The story is narrated by the unnamed main character. Shortly before his wedding to a woman named Q (“Q, Quentina Elizabeth Deveril, is the love of my life.”), he is visited by a man who claims to be his future self who ominously tells him that he must not marry Q. His reasons are compelling (and made me cry). The narrator leaves his fiancée and the void in his life is impossible to fill. One after the other, future selves arrive urging him to marry someone else, divorce, attend law school, leave law school, travel, join a running club, stop running, study the guitar, the cello and so on. The only constants in all these versions of his life are his yearning for Q and New York City, which is used as a wonderful backdrop.
It may seem trite but I mean it when I say Q is beautifully imaginative – do small decisions alter the course of our future? Would you go back and change a particular event if you could? Mandery has included well thought out details with his version of time travel (which he names ‘chronoambulation’) from the use of currency and world events down to the changes in personal habits and health of the main character.
It will seem equally trite to label this book ‘quirky’ however it is the perfect description for Mandery’s writing style.
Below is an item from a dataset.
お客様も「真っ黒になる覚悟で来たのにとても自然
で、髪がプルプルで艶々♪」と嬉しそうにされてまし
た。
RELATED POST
The characters are odd, the humour kooky.
“They stay long into the night, drunk on Miller Lite and chocolate cake, and sit Indian-style on the lanes telling stories about Q and me, many of which we have never heard about each other before, including the surprising fact that Q had a poster of Brian Austin Green over her bed until she was twenty-four. It is a magical evening.”
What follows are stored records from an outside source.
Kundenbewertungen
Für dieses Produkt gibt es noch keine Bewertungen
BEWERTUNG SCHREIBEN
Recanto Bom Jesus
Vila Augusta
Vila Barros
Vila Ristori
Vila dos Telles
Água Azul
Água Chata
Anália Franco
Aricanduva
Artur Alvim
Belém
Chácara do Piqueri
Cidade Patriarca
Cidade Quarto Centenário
My one gripe with Q is the ‘stories within the story’. The main character is a writer and some of his work is included as stand-alone chapters in the book. Sure, there were themes within these stories that related to the overarching narrative but I could have done without them – overall, distracting and too long.
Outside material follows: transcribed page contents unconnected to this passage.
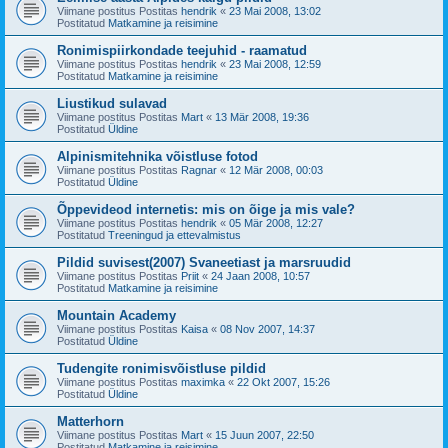
Viimane postitus Postitas
hendrik
«
23 Mai 2008, 13:02
Postitatud
Matkamine ja reisimine
Ronimispiirkondade teejuhid - raamatud
Viimane postitus Postitas
hendrik
«
23 Mai 2008, 12:59
Postitatud
Matkamine ja reisimine
Liustikud sulavad
Viimane postitus Postitas
Mart
«
13 Mär 2008, 19:36
Postitatud
Üldine
Alpinismitehnika võistluse fotod
Viimane postitus Postitas
Ragnar
«
12 Mär 2008, 00:03
Postitatud
Üldine
Õppevideod internetis: mis on õige ja mis vale?
Viimane postitus Postitas
hendrik
«
05 Mär 2008, 12:27
Postitatud
Treeningud ja ettevalmistus
Pildid suvisest(2007) Svaneetiast ja marsruudid
Viimane postitus Postitas
Priit
«
24 Jaan 2008, 10:57
Postitatud
Matkamine ja reisimine
Mountain Academy
Viimane postitus Postitas
Kaisa
«
08 Nov 2007, 14:37
Postitatud
Üldine
Tudengite ronimisvõistluse pildid
Viimane postitus Postitas
maximka
«
22 Okt 2007, 15:26
Postitatud
Üldine
Matterhorn
Viimane postitus Postitas
Mart
«
15 Juun 2007, 22:50
Postitatud
Matkamine ja reisimine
Finally, without spoiling the ending, I loved it. There was enough of a conclusion to satisfy readers who need an outcome but others will see that Mandery left some wiggle-room in the ending – I’m part of the later group and went back over the various ages of the narrator to reconsider his changes in destiny.
3.5/5 Mandery’s concept of time travel was clever and on that basis, Q is worth a read.
It’s possible that Mandery is a bit of a foodie – there were lots of exquisite descriptions of food in Q and all were delivered in Mandery’s particular style. For example –
“In the green room, they have put out fruit. The spread consists of cantaloupe and honeydew and watermelon. I do not care for honeydew, but I respect it as a melon.”
However my favourite was the reference to toffee. Remember those teeth-breaking toffees found at fetes for ten cents? My mum rarely let us buy them (because of the teeth-breaking bit) but on the occasions that we did get one, it was pure sugar heaven.
“Toffee can only be made well in cold weather. When it’s warm or humid, the sugar does not caramelize properly. True connoisseurs will only eat toffee made withing one month of the winter solstice.”
So while my toffee-making window of opportunity has officially closed for the year, here’s a video recipe I’ll be filing away for next year.
*Fondly recall Tony Barbar and his enthusiastic entrance onto the set of Sale of the Century every night.
**’The Facts of Life‘ – how is that I have not retained anything I learned in Year 12 Chemistry yet could still sing this in my sleep? And I also wish I had ‘Charles in Charge‘ of me.
***Don’t eat frozen dinners. Make an omlette.